For the second time in my life, I’ve tried to cycle from London to Brighton. The first time was a decade ago and my girlfriend at the time sprained her ankle in Lewisham. She was determined, but in Croydon, she was forced to admit defeat and we turned back. I kept the map, though.
There’s a few changes. The route no longer starts at Cutty Sark.
It’s a wee bit north of there now and you can’t see the start sign from following the extension of (21).
It still winds through Greenwich, obviously, but the area has changed dramatically. When I first went along the route, the area was slightly alarming. There were neglected estates with burned sofas in front of their houses and cops knocking on doors. Now there’s a lot of construction displacing a really cool looking arts sector which likely displaced the residents there previously.
I found both times that taking route 21 to Croydon is a lovely relaxed ride that manages to wend through parks and offroad or low traffic paths until it gets to Addington, which is where I stopped for lunch.
There were a lot of blue ribbons tied to things, which I don’t know anything about.
Shortly after that the route got more rural and there were unpaved sections, which, because this is England, were lined with brambles and stinging nettles.
As I got into Surrey, the offroad paths got less and less well maintained. They were made up mostly of loose gravel. A lot of them has deep gulleys running through the middle, where water had drained down them. They looked like they hadn’t been maintained in quite some time. I don’t think they’re at all appropriate for touring.
The views were nice, though.
My original plan for this trip was to take my dog in a trailer and spend two days. I was persuaded instead, though to leave the dog behind and try to do it in one day.
I like to think of myself as an experienced touring cyclist, but it turns out that going slowly with a dog is quite different than going slowly without a dog. For instance, I don’t really have a good reason for my extremely glacial pace. The other is that if one is towing a dog trailer down a steep incline covered with loose rocks, there are a lot of things to worry about, but the bicycle flipping up over the handlebars is not one of them. I very nearly flipped my bicycle at least once and nearly bit it a few times.
It felt like I did a lot of time walking. Also, Gravelly Hill is very well-named.
As I got to the M25, the paths improved tremendously and the views were still very nice.
I got to Red Hill, which was where I had been planning to sleep and it was already kind of late in the afternoon. I switched from the 21 to the 20 to get to Brighton. The shadows got longer. I looked at my map and saw that I had 25 miles to go and two hours until dark. The smart thing to do would have been to give up, but I pressed on until I got to a place called Hand Cross.

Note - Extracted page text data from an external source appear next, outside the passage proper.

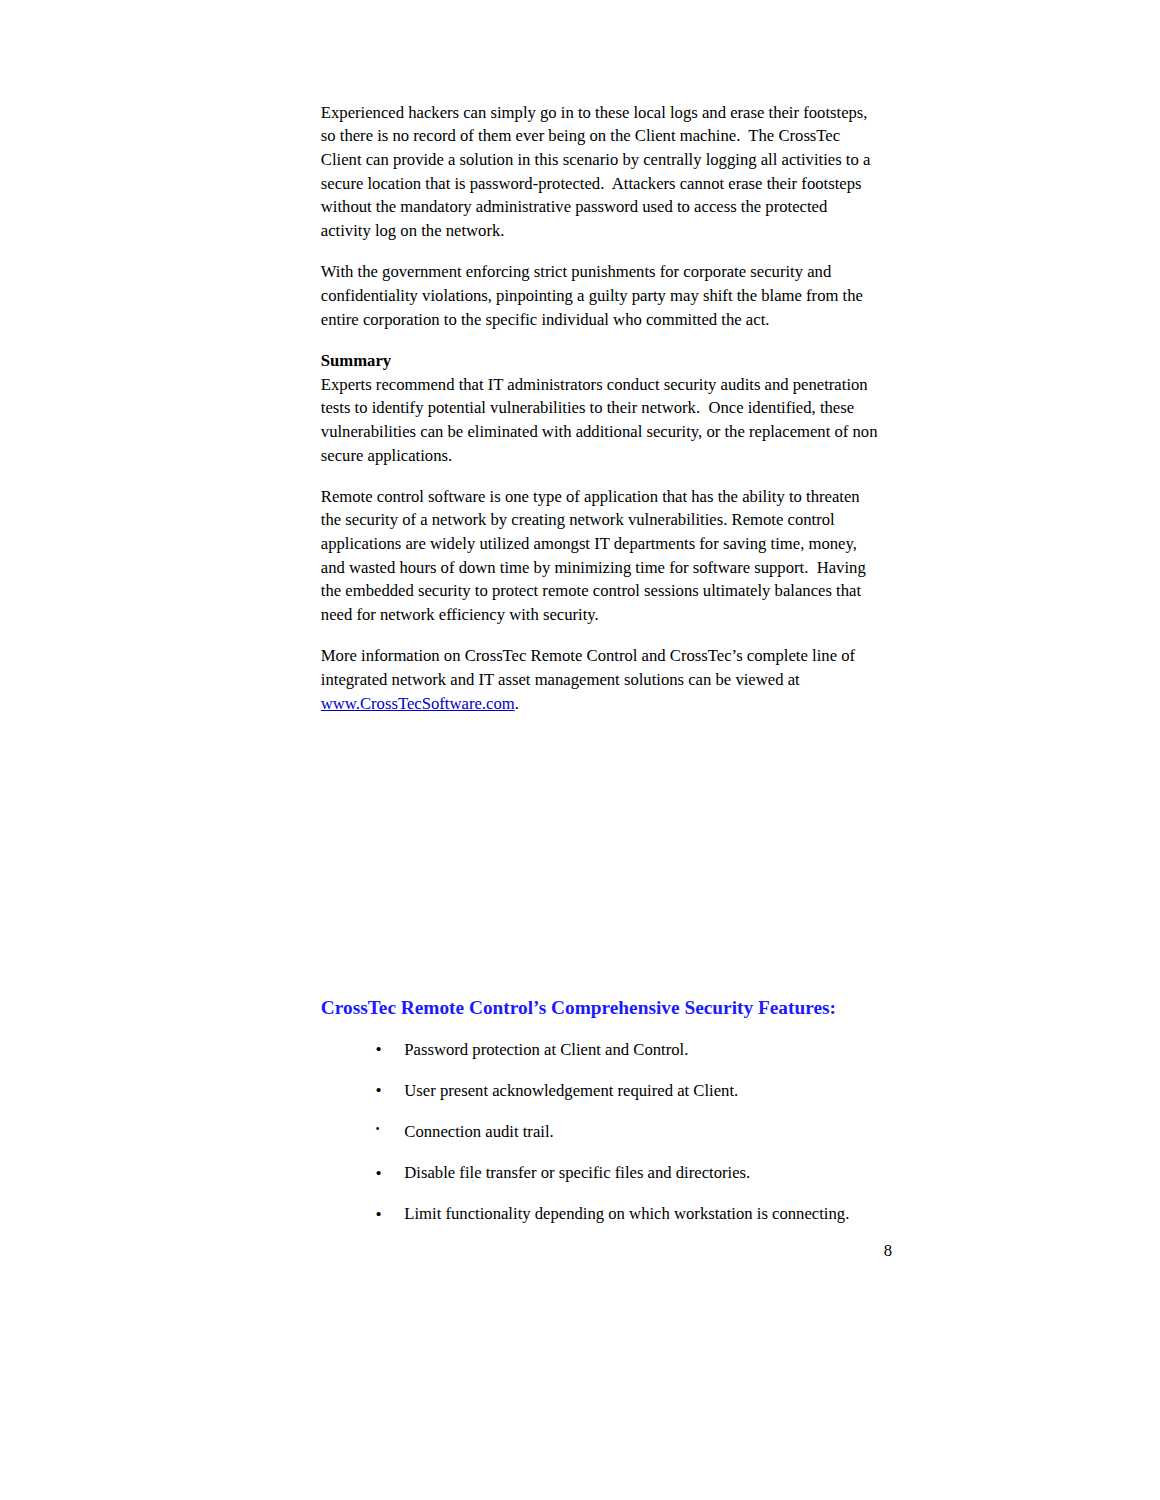Experienced hackers can simply go in to these local logs and erase their footsteps, so there is no record of them ever being on the Client machine. The CrossTec Client can provide a solution in this scenario by centrally logging all activities to a secure location that is password-protected. Attackers cannot erase their footsteps without the mandatory administrative password used to access the protected activity log on the network.
With the government enforcing strict punishments for corporate security and confidentiality violations, pinpointing a guilty party may shift the blame from the entire corporation to the specific individual who committed the act.
Summary
Experts recommend that IT administrators conduct security audits and penetration tests to identify potential vulnerabilities to their network. Once identified, these vulnerabilities can be eliminated with additional security, or the replacement of non secure applications.
Remote control software is one type of application that has the ability to threaten the security of a network by creating network vulnerabilities. Remote control applications are widely utilized amongst IT departments for saving time, money, and wasted hours of down time by minimizing time for software support. Having the embedded security to protect remote control sessions ultimately balances that need for network efficiency with security.
More information on CrossTec Remote Control and CrossTec’s complete line of integrated network and IT asset management solutions can be viewed at www.CrossTecSoftware.com.
CrossTec Remote Control’s Comprehensive Security Features:
Password protection at Client and Control.
User present acknowledgement required at Client.
Connection audit trail.
Disable file transfer or specific files and directories.
Limit functionality depending on which workstation is connecting.
8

My legs were trembling from exhaustion and twilight was falling. There’s no train station there and the infrequent buses were only going north, where I could get a train back south.
A cabbie pulled out of his driveway just a few meters away and I flagged him down to get a ride the rest of the way into Brighton. It was 40 minutes just by car.
Route 20 had been mostly been on extremely fast moving frontage roads next to the motorway. As I looked out the cab windows, I could see it continue, right in the pollution next to the road and I swear I thought I saw some section of it where it was actually on the margin of the motorway!
I went about 50 miles in all, which I’m very disappointed by. I could go the same distance normally with a dog. But, I did get almost all of the uphill and a lot less of the downhill and did get stuck walking a fair amount. The last part that I missed out on did not look like it was fun.
Indeed, I’m not sure how much any of it was fun. The on-road parts had aggressive cars coming much too close, especially around Croydon. The offroad parts were even more dangerous. I thought about who I could report the problems to, but as the UK is about to embark on economic self-destruction, there’s not much hope they’ll ever get fixed.
This is probably the last time I’m going to even bother trying to follow a national cycle route in the south east. Maybe they’re better in other parts of England or in Scotland, but the ones that set off from London seem to go to absolute shit once I get out of the sprawl.